#### Set exercise
Reproduce without any change the lines of the entries below from the line with "order: Piciformes" to the line with "common name: Pickerel frog", including both of those lines.

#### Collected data
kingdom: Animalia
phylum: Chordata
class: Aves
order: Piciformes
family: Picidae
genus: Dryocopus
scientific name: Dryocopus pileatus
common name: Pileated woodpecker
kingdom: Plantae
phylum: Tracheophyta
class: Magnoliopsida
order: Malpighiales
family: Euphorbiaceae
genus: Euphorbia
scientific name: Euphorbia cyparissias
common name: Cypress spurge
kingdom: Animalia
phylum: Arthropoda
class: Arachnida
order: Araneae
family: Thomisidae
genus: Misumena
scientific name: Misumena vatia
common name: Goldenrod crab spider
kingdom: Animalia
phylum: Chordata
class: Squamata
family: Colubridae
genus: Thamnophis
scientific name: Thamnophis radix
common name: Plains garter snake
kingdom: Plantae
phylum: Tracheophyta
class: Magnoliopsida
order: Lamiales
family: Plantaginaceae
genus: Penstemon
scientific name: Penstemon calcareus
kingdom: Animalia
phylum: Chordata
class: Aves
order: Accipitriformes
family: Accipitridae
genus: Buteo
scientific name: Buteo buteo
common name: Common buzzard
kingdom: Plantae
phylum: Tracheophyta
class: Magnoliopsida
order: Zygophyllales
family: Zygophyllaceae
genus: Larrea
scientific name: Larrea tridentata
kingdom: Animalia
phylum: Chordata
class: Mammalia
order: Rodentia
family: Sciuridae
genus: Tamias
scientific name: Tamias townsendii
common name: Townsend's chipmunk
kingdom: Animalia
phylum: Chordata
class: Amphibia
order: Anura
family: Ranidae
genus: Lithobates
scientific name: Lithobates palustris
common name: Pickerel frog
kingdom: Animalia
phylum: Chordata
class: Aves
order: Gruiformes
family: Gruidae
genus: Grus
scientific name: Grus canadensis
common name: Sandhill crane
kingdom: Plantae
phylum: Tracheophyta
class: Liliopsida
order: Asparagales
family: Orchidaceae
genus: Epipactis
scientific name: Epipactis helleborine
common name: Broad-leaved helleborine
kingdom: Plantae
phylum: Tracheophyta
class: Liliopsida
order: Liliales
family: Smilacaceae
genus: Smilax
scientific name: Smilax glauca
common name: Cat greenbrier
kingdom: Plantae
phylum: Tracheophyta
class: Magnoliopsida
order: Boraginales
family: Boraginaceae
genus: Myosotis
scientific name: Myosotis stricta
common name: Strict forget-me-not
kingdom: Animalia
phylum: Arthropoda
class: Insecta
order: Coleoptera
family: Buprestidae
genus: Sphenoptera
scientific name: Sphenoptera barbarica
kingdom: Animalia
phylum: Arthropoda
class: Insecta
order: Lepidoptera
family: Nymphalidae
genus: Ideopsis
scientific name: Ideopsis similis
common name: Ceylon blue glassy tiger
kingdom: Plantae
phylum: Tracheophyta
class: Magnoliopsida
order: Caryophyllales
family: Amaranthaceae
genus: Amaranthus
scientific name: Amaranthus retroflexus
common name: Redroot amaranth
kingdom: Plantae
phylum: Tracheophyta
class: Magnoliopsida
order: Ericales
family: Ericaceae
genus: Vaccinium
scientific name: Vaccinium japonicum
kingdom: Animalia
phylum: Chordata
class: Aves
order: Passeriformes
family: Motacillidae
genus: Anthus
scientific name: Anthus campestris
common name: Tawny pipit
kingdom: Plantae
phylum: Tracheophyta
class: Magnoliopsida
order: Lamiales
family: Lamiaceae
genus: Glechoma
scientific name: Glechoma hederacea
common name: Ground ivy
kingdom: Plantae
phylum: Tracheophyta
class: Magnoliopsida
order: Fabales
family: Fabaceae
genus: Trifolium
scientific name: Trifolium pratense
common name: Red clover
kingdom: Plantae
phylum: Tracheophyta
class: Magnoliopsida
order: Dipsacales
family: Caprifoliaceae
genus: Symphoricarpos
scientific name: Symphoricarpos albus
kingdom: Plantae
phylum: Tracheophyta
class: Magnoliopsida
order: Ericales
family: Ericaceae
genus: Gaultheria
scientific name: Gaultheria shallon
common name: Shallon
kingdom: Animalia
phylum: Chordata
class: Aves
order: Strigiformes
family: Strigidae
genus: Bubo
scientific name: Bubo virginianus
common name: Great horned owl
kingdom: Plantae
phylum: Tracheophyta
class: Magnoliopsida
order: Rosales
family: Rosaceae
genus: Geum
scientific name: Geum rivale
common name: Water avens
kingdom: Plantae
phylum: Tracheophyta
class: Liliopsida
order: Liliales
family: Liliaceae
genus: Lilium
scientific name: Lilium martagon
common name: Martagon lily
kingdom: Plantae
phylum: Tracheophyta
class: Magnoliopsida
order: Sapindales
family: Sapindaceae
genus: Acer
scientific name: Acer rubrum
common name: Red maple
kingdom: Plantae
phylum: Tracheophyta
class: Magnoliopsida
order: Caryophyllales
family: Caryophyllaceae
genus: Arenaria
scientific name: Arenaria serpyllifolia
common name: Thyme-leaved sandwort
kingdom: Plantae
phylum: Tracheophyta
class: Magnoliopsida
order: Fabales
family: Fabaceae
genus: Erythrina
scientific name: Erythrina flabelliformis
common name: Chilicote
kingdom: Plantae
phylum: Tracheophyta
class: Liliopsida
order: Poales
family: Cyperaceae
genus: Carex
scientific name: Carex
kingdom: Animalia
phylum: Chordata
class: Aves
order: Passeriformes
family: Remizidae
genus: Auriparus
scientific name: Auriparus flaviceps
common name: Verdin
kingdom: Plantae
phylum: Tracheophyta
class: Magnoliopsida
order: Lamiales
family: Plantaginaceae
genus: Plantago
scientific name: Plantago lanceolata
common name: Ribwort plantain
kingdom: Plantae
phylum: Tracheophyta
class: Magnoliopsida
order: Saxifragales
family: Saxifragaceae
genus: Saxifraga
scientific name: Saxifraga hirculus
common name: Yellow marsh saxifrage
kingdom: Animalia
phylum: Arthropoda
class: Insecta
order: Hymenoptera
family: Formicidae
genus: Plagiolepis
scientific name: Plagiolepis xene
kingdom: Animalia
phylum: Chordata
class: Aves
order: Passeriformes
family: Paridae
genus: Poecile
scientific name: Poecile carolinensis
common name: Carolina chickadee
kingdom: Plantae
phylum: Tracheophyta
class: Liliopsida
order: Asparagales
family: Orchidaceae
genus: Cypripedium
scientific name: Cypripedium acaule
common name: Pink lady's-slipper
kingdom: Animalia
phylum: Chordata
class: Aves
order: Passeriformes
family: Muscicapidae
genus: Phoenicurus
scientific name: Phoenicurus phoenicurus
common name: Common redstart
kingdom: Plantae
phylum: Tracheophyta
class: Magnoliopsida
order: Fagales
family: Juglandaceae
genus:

#### Written answer
order: Piciformes
family: Picidae
genus: Dryocopus
scientific name: Dryocopus pileatus
common name: Pileated woodpecker
kingdom: Plantae
phylum: Tracheophyta
class: Magnoliopsida
order: Malpighiales
family: Euphorbiaceae
genus: Euphorbia
scientific name: Euphorbia cyparissias
common name: Cypress spurge
kingdom: Animalia
phylum: Arthropoda
class: Arachnida
order: Araneae
family: Thomisidae
genus: Misumena
scientific name: Misumena vatia
common name: Goldenrod crab spider
kingdom: Animalia
phylum: Chordata
class: Squamata
family: Colubridae
genus: Thamnophis
scientific name: Thamnophis radix
common name: Plains garter snake
kingdom: Plantae
phylum: Tracheophyta
class: Magnoliopsida
order: Lamiales
family: Plantaginaceae
genus: Penstemon
scientific name: Penstemon calcareus
kingdom: Animalia
phylum: Chordata
class: Aves
order: Accipitriformes
family: Accipitridae
genus: Buteo
scientific name: Buteo buteo
common name: Common buzzard
kingdom: Plantae
phylum: Tracheophyta
class: Magnoliopsida
order: Zygophyllales
family: Zygophyllaceae
genus: Larrea
scientific name: Larrea tridentata
kingdom: Animalia
phylum: Chordata
class: Mammalia
order: Rodentia
family: Sciuridae
genus: Tamias
scientific name: Tamias townsendii
common name: Townsend's chipmunk
kingdom: Animalia
phylum: Chordata
class: Amphibia
order: Anura
family: Ranidae
genus: Lithobates
scientific name: Lithobates palustris
common name: Pickerel frog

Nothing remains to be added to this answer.